▸ The task: Exact copy, pictures excluded: reproduce every record below.

▸ Data records:
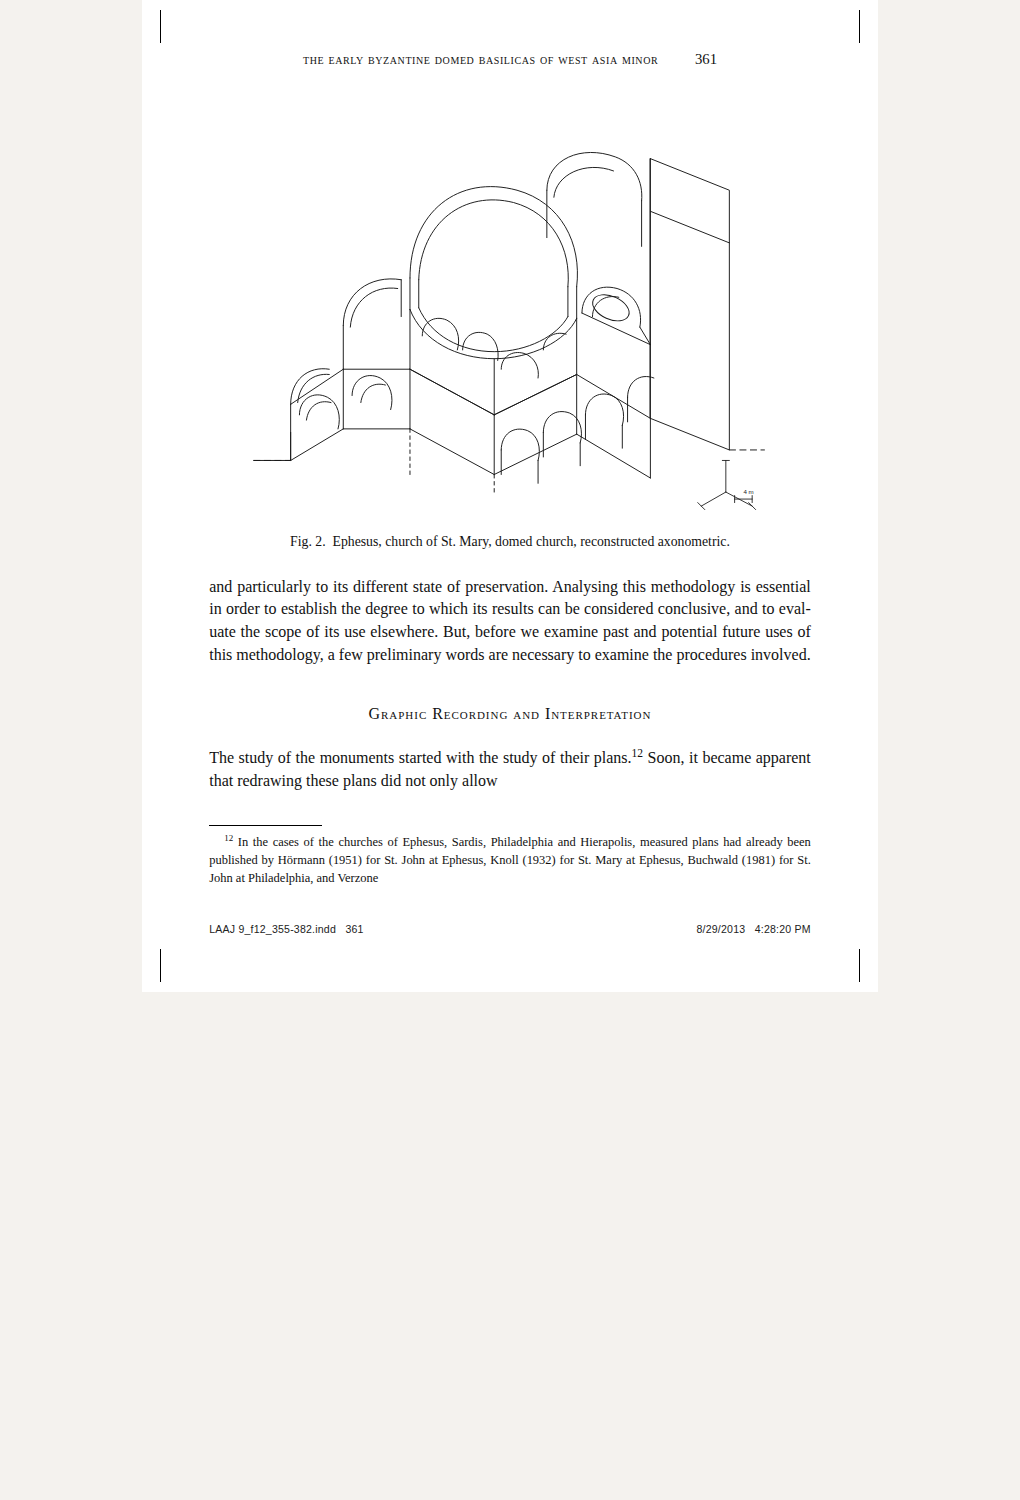the early byzantine domed basilicas of west asia minor 361
Reconstructed axonometric drawing of the domed church of St. Mary at Ephesus Line drawing showing a cutaway axonometric view of a domed basilica: a central dome on pendentives, flanking barrel vaults, arcaded aisles with piers and arches, and a small axis indicator with scale at lower right. 4 m
Fig. 2. Ephesus, church of St. Mary, domed church, reconstructed axonometric.
and particularly to its different state of preservation. Analysing this methodology is essential in order to establish the degree to which its results can be considered conclusive, and to evaluate the scope of its use elsewhere. But, before we examine past and potential future uses of this methodology, a few preliminary words are necessary to examine the procedures involved.
Graphic Recording and Interpretation
The study of the monuments started with the study of their plans.12 Soon, it became apparent that redrawing these plans did not only allow
12 In the cases of the churches of Ephesus, Sardis, Philadelphia and Hierapolis, measured plans had already been published by Hörmann (1951) for St. John at Ephesus, Knoll (1932) for St. Mary at Ephesus, Buchwald (1981) for St. John at Philadelphia, and Verzone
LAAJ 9_f12_355-382.indd 361 8/29/2013 4:28:20 PM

▸ Your response:
the early byzantine domed basilicas of west asia minor 361
Reconstructed axonometric drawing of the domed church of St. Mary at Ephesus Line drawing showing a cutaway axonometric view of a domed basilica: a central dome on pendentives, flanking barrel vaults, arcaded aisles with piers and arches, and a small axis indicator with scale at lower right. 4 m
Fig. 2. Ephesus, church of St. Mary, domed church, reconstructed axonometric.
and particularly to its different state of preservation. Analysing this methodology is essential in order to establish the degree to which its results can be considered conclusive, and to evaluate the scope of its use elsewhere. But, before we examine past and potential future uses of this methodology, a few preliminary words are necessary to examine the procedures involved.
Graphic Recording and Interpretation
The study of the monuments started with the study of their plans.12 Soon, it became apparent that redrawing these plans did not only allow
12 In the cases of the churches of Ephesus, Sardis, Philadelphia and Hierapolis, measured plans had already been published by Hörmann (1951) for St. John at Ephesus, Knoll (1932) for St. Mary at Ephesus, Buchwald (1981) for St. John at Philadelphia, and Verzone
LAAJ 9_f12_355-382.indd 361 8/29/2013 4:28:20 PM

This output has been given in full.